Nurs Econ. 2021;39(5):225-238, 250. 

In This Article

Turning Point

We are clearly at a turning point in the status quo; just hoping most nurses do okay. For the few who have overt problems, the general attitude has been they just need to get some help or, perhaps, leave. Alternatively, we must have a comprehensive set of strategies as part of a longer-term response to the consequences of the pandemic, and then build these tools into our ongoing operations to preserve our current teams and develop future generations of the healthcare workforce.

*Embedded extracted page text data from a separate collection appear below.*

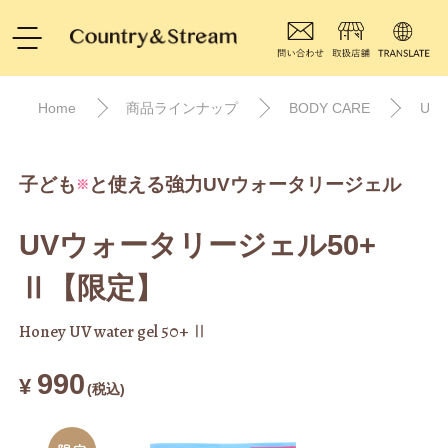
Home
商品ラインナップ
BODY CARE
UV
子ども
と使える強力UVウォータリージェル
※
UVウォータリージェル50+
Ⅱ【限定】
Honey UV water gel 50+ Ⅱ
990
¥
(税込)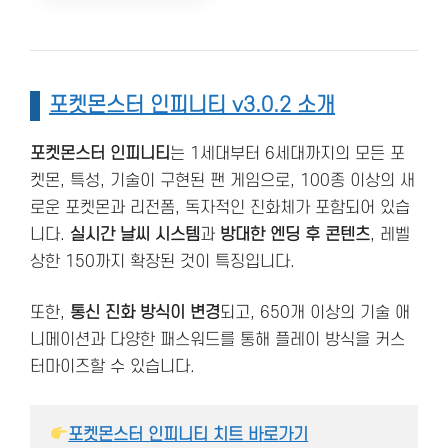
포켓몬스터 인피니티 v3.0.2 소개
포켓몬스터 인피니티
는 1세대부터 6세대까지의 모든 포
켓몬, 특성, 기술이 구현된 팬 게임으로, 100종 이상의 새
로운 포켓몬과 리전폼, 독자적인 진화체가 포함되어 있습
니다.
실시간 날씨 시스템
과
방대한 엔딩 후 콘텐츠
, 레벨
상한 150까지 확장된 것이 특징입니다.
또한,
통신 진화 방식이 변경
되고, 650개 이상의 기술 애
니메이션과 다양한 패스워드를 통해 플레이 방식을 커스
터마이즈할 수 있습니다.
포켓몬스터 인피니티 치트 바로가기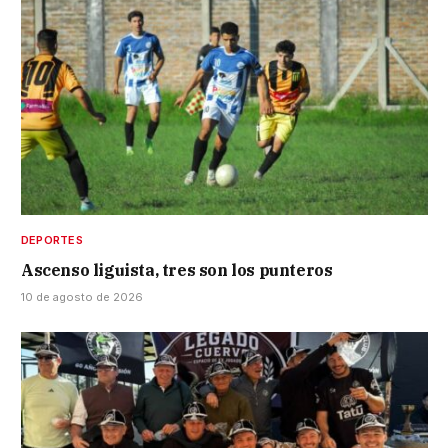
DEPORTES
Ascenso liguista, tres son los punteros
10 de agosto de 2026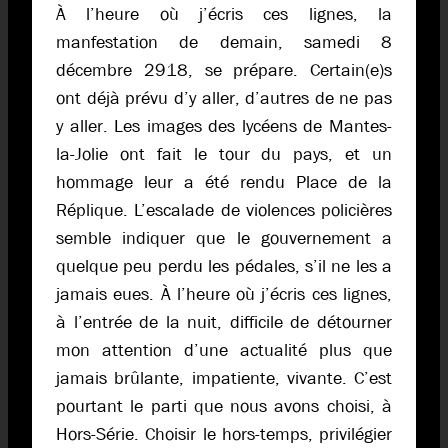
À l’heure où j’écris ces lignes, la
manfestation de demain, samedi 8
décembre 2918, se prépare. Certain(e)s
ont déjà prévu d’y aller, d’autres de ne pas
y aller. Les images des lycéens de Mantes-
la-Jolie ont fait le tour du pays, et un
hommage leur a été rendu Place de la
Réplique. L’escalade de violences policières
semble indiquer que le gouvernement a
quelque peu perdu les pédales, s’il ne les a
jamais eues. À l’heure où j’écris ces lignes,
à l’entrée de la nuit, difficile de détourner
mon attention d’une actualité plus que
jamais brûlante, impatiente, vivante. C’est
pourtant le parti que nous avons choisi, à
Hors-Série. Choisir le hors-temps, privilégier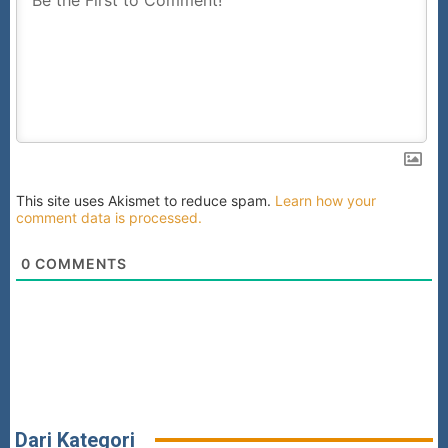
This site uses Akismet to reduce spam.
Learn how your
comment data is processed.
0
COMMENTS
Dari Kategori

Although it is encouraging that applications are up for both nursing and medical schools because of the pandemic, do we want these aspiring professionals to inherit what we have? Conversely, do we want to create a different landscape that we work together to build today? If these enthusiastic, young, and smart beginners are to survive and flourish, they will need a more welcoming and supportive space that builds on gratitude, health, wellness, and personal strengths. With this as a starting point, there is more opportunity for professional engagement which translates to providing supportive care to patients and for the community. Think of it as an investment that pays dividends (Andrews, 2021; della Cava, 2021).

Building strong and self-supportive teams requires individual, personal selflessness that comes from a nurtured core, balanced with self-care. To give your all requires periodic and planned recharging. Nurses, overwhelmed by sadness, momentarily escaping to the break room to cry alone, is not a solution. We must design work environments where self-recharging can be encouraged and addressed openly, and pay more attention to these concepts in our organizations.